This is because for taxable account, BIP shareholders will receive a T5013 from their Canadian brokerage. 

If investors hold BIP.UN or BIP inside the RRSP, then no T5013 will be issued because that is a tax-deferred account (i.e., no sense in getting a T5013 for an asset that has tax income sheltered).

Makes more sense now.... 

I am going to continue to see if I get the same updates from the rest of the Brookfield family, I hope so.


----------



## Eclectic12 (Oct 20, 2010)

RBull said:


> No comment on the actual investment-just hassle with filing US taxes and from what I see 39.6% withholding.

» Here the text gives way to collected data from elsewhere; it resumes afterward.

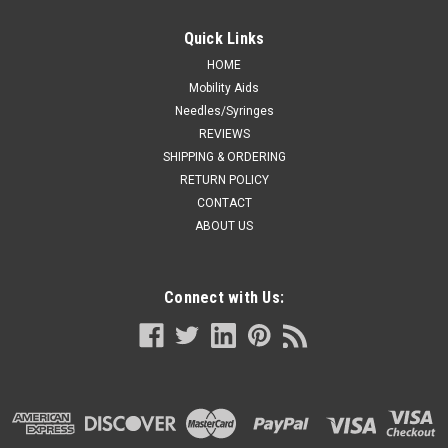
Quick Links
HOME
Mobility Aids
Needles/Syringes
REVIEWS
SHIPPING & ORDERING
RETURN POLICY
CONTACT
ABOUT US
Connect with Us: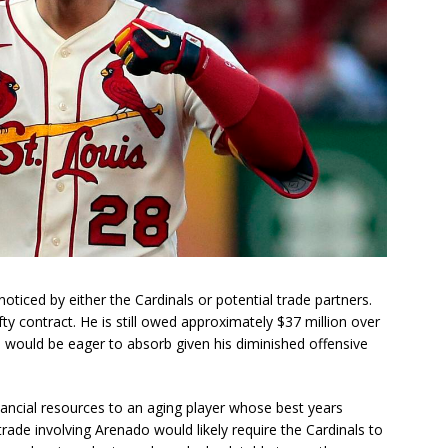
ticed by either the Cardinals or potential trade partners.
ty contract. He is still owed approximately $37 million over
s would be eager to absorb given his diminished offensive
ancial resources to an aging player whose best years
rade involving Arenado would likely require the Cardinals to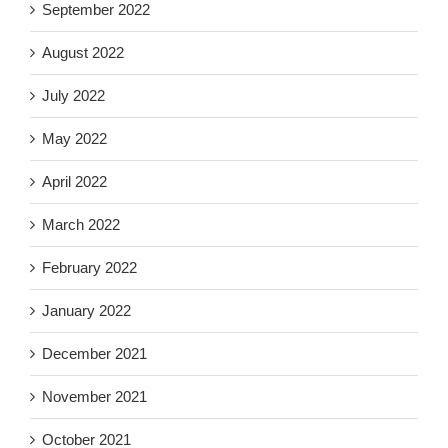
September 2022
August 2022
July 2022
May 2022
April 2022
March 2022
February 2022
January 2022
December 2021
November 2021
October 2021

Both of which other posters have said in the past ... which is why I avoid them. :biggrin:


Cheers


----------



## Eclectic12 (Oct 20, 2010)

Numbersman61 said:


> Best to check with Canadian US Tax accountant.
> 
> In order to file US tax return, you need to obtain IRS identification number which are not easy to get. After 9-11 the US made it difficult to obtain - you need to get one through an IRS Acceptance Agent ... In the end, we went to a local accountant who specialized in Canada US tax - his cost for getting number and preparing returns $600.


Yikes!

I suppose having filed a US tax return while working in the US and having a SSN gives me an advantage ... if I was willing to buy these things.



Cheers


----------